Chipotle, the poster restaurant for healthy, sustainable and ethical ingredients has announced that it’s sourcing its grass fed beef from Australia.
While the chain insists the issue is related to demand exceeding supply—the chain has doubled in size in recent years—critics think it’s more about price than it is about supply.
Chipotle founder Steve Ells said drought conditions in the U.S. have made it difficult to find grass fed beef in the U.S.. California ranchers in particular have been hit by the state-wide drought conditions.
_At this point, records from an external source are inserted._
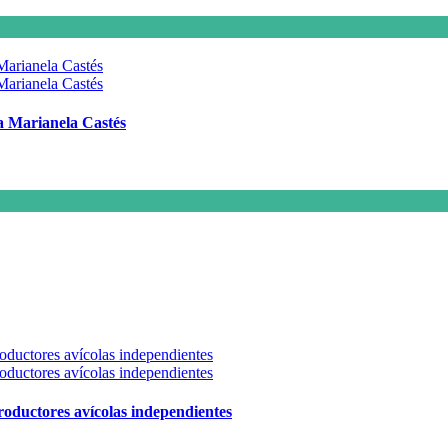
 a Marianela Castés
 productores avícolas independientes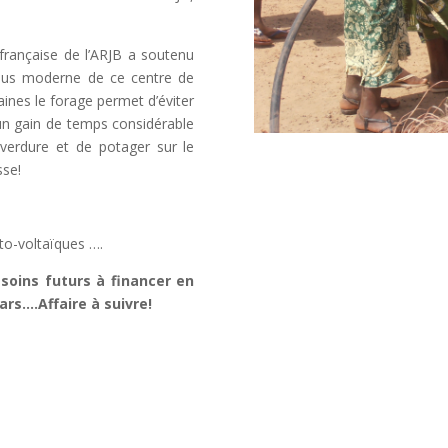
 française de l’ARJB a soutenu
plus moderne de ce centre de
ines le forage permet d’éviter
 un gain de temps considérable
 verdure et de potager sur le
sse!
to-voltaïques ….
soins futurs à financer en
ars….Affaire à suivre!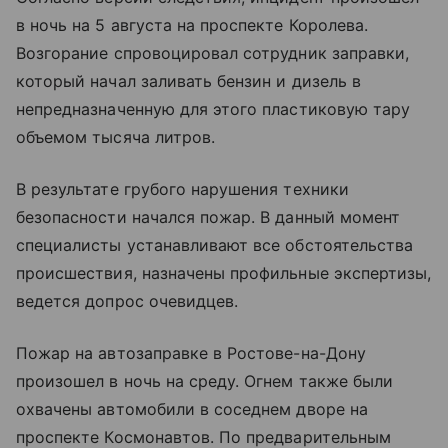
в ночь на 5 августа на проспекте Королева.
Возгорание спровоцировал сотрудник заправки,
который начал заливать бензин и дизель в
непредназначенную для этого пластиковую тару
объемом тысяча литров.
В результате грубого нарушения техники
безопасности начался пожар. В данный момент
специалисты устанавливают все обстоятельства
происшествия, назначены профильные экспертизы,
ведется допрос очевидцев.
Пожар на автозаправке в Ростове-на-Дону
произошел в ночь на среду. Огнем также были
охвачены автомобили в соседнем дворе на
проспекте Космонавтов. По предварительным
In a recent op-ed piece on the Huffington Post, Ells defended the chain’s decision to begin sourcing from Australia, “sometimes the existing supply of the premium meats we serve is unable to meet our growing demand,” he wrote. “Rather than serve conventionally raised steak, we recently began sourcing some steak from ranches in Southern Australia, which is among the very best places in the world for raising beef cattle entirely on grass,” he explained, adding that the cattle “spend their entire lives grazing on pastures or rangelands, eating only grass or forages.”
But Chipotle has long been outspoken about its commitment to U.S. raised and grown products. The chain currently sources 10 million pounds of fruits and vegetables each year from farms located within 350 miles of its restaurants.
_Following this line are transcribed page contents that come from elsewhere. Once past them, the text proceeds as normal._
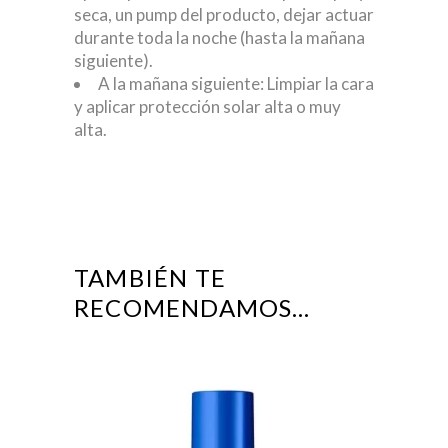
seca, un pump del producto, dejar actuar
durante toda la noche (hasta la mañana
siguiente).
A la mañana siguiente: Limpiar la cara
y aplicar protección solar alta o muy
alta.
TAMBIÉN TE
RECOMENDAMOS…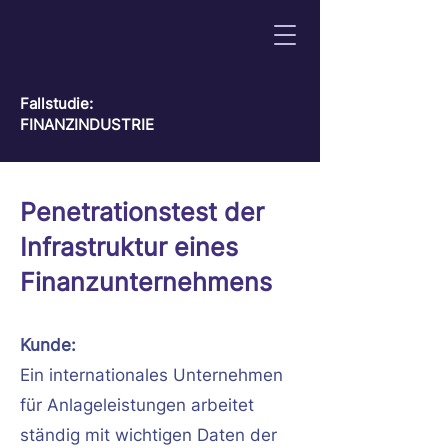
Fallstudie:
FINANZINDUSTRIE
Penetrationstest der
Infrastruktur eines
Finanzunternehmens
Kunde:
Ein internationales Unternehmen
für Anlageleistungen arbeitet
ständig mit wichtigen Daten der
And now, Texas ranchers in particular are upset about the choice to source grass fed beef from overseas. Texas' Commissioner of Agriculture, Todd Staples said Chipotle’s move goes against its environmental position. He wrote Ells about the Australian beef choice, stating that Texas products would not "leave a substantial carbon footprint before ending up in a Chipotle burrito."
Ells replied to Staples in a letter on June 24th stating: "The majority of the beef we serve will continue come from the U.S. ... I would be happy to provide more information about our sourcing protocols to you and your team, as well as any ranchers interested in supplying beef to Chipotle."
From the Organic Authority Files
According to Ells, Australian grass fed beef is a short-term solution. He wrote in the Post: “[O]ver time, we hope that our demand for grass-fed beef will help pave the way for more American ranchers to adopt a grass-fed program, and in doing so turn grass-fed beef from a niche to a mainstream product.”
While Chipotle's commitments are among the highest in the industry, it's decision to import beef from across the globe sheds light on the growing controversy over meat and environmentalism.